Re: [ISSUE-42] Wording for the tool information markup from Felix Sasaki on 2012-10-11 (public-multilingualweb-lt@w3.org from October 2012)

From: Felix Sasaki <fsasaki@w3.org>
Date: Thu, 11 Oct 2012 14:49:26 +0200
To: Mārcis Pinnis <marcis.pinnis@tilde.lv>
Cc: Dave Lewis <dave.lewis@cs.tcd.ie>, "public-multilingualweb-lt@w3.org" <public-multilingualweb-lt@w3.org>
Message-ID: <CAL58czq6RbtxeSHoWTo491OBTAF3=n3KVgPnr5dK1aydTR9zuA@mail.gmail.com>
Hi Mārcis, all,

2012/10/11 Mārcis Pinnis <marcis.pinnis@tilde.lv>

> Hi Dave,****
>
> ** **
>
> With the third option I mean the situation when you have, for instance,
> embedded in the data (what format or what tags, does not actually matter)
> some information (let’s say 5MB of encoded data), which  should never be
> processed with a translation engine as that would be useless waste of
> computational resources (with large amounts of such information also
> sometimes raise stability issues... and require much more intensive
> development efforts to make systems stable enough). If you do process it
> and say that it is useful context, but keep the translation as is, you
> actually ask the MT engine to deal with such maybe vast amounts of data and
> use it for contextual information.
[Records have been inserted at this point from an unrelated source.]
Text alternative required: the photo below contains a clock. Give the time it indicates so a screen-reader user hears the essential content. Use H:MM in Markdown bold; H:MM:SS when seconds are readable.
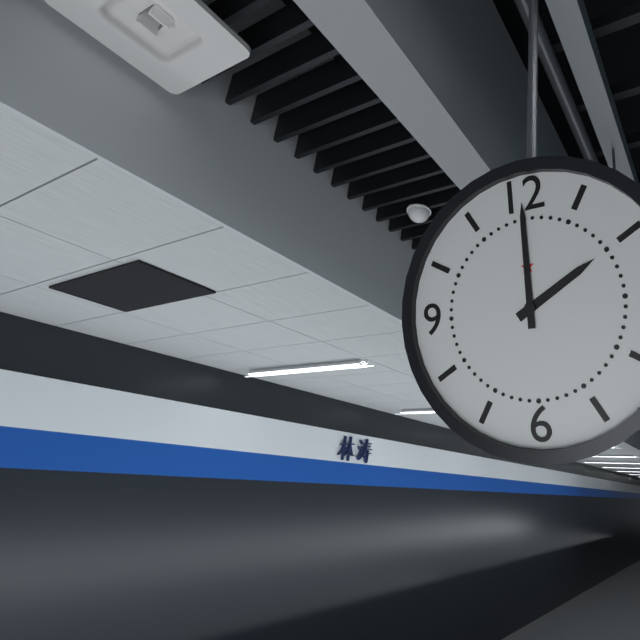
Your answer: **2:00**
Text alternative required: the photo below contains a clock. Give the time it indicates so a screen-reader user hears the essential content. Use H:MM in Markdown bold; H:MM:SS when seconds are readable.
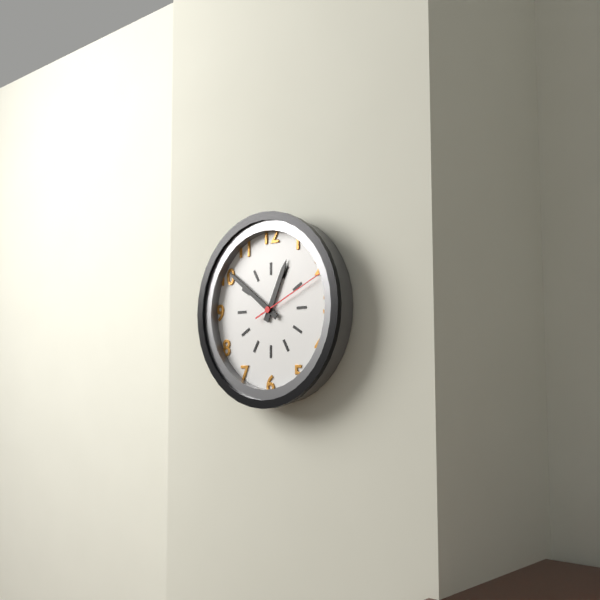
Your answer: **12:51:11**
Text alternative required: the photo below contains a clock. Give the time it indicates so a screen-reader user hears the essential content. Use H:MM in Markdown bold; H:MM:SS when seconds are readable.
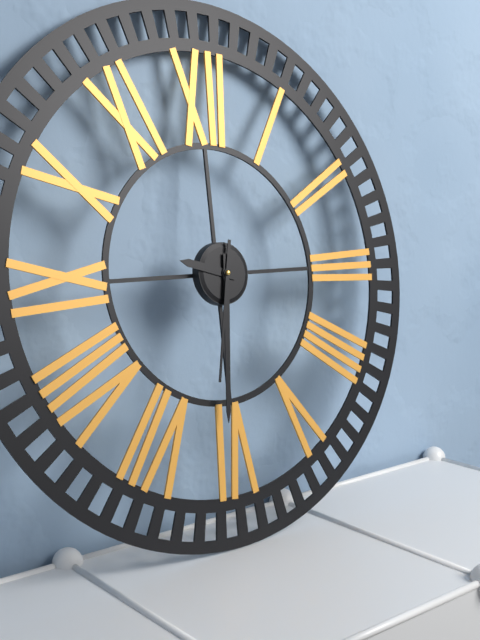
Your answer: **9:31:32**
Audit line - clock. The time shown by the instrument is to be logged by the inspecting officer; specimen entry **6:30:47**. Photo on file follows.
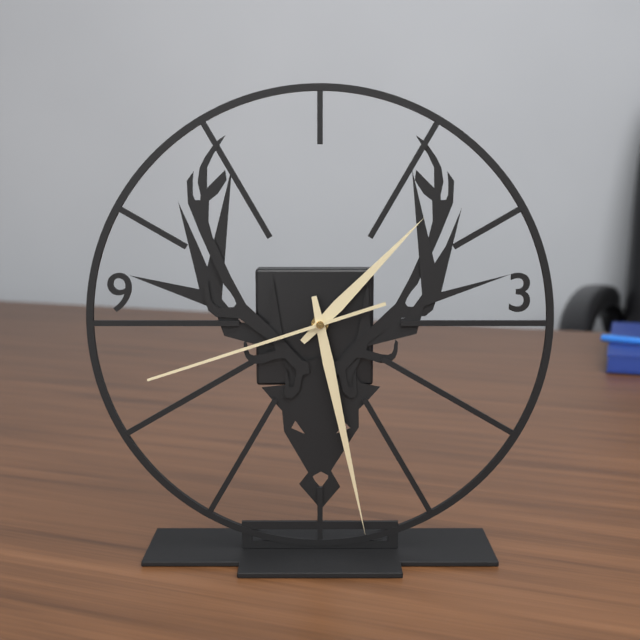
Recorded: **1:28:42**
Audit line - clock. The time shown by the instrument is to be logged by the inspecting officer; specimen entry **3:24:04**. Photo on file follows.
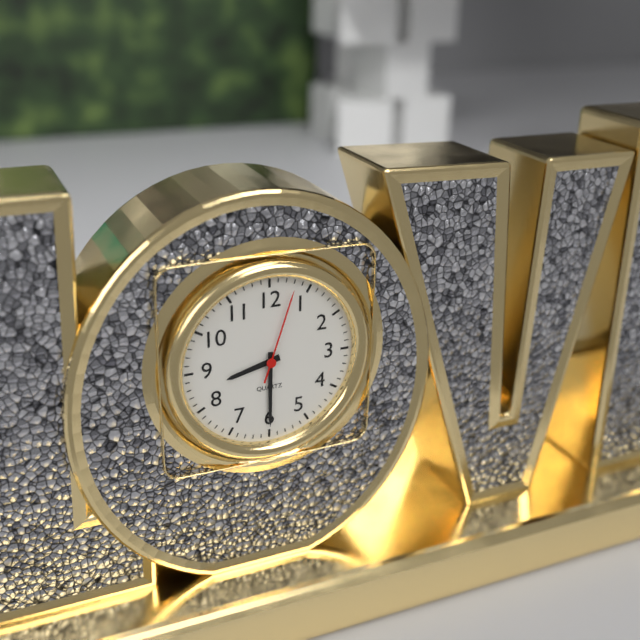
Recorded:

But ... it may even not contain any
> useful contextual information.****
>
> ** **
>
> In my opinion, when building a Web access MT system, I personally would
> divide all data in three groups: 1) translatable, 2) non-translatable with
> useful contextual information, 3) non-translatable with no useful
> contextual information (ignorable).****
>
> ** **
>
> The question is, whether you want in ITS to allow MT engines to identify
> the third category, or You think that it is not relevant to ITS? Nowadays
> when formats get changed and overfilled with embedded information, I think
> it would be useful to be able to distinguish between all three categories
> and not just the two. Any thoughts?****
>
> **
>

We may run in circles a bit ... but let the summarize the background: We
cannot change translate, there is too many existing MT tools (e.g. online
MT systems) or also localization tools (without any MT), and formats
(HTML5, DITA, ...) that rely on just two values yes and no.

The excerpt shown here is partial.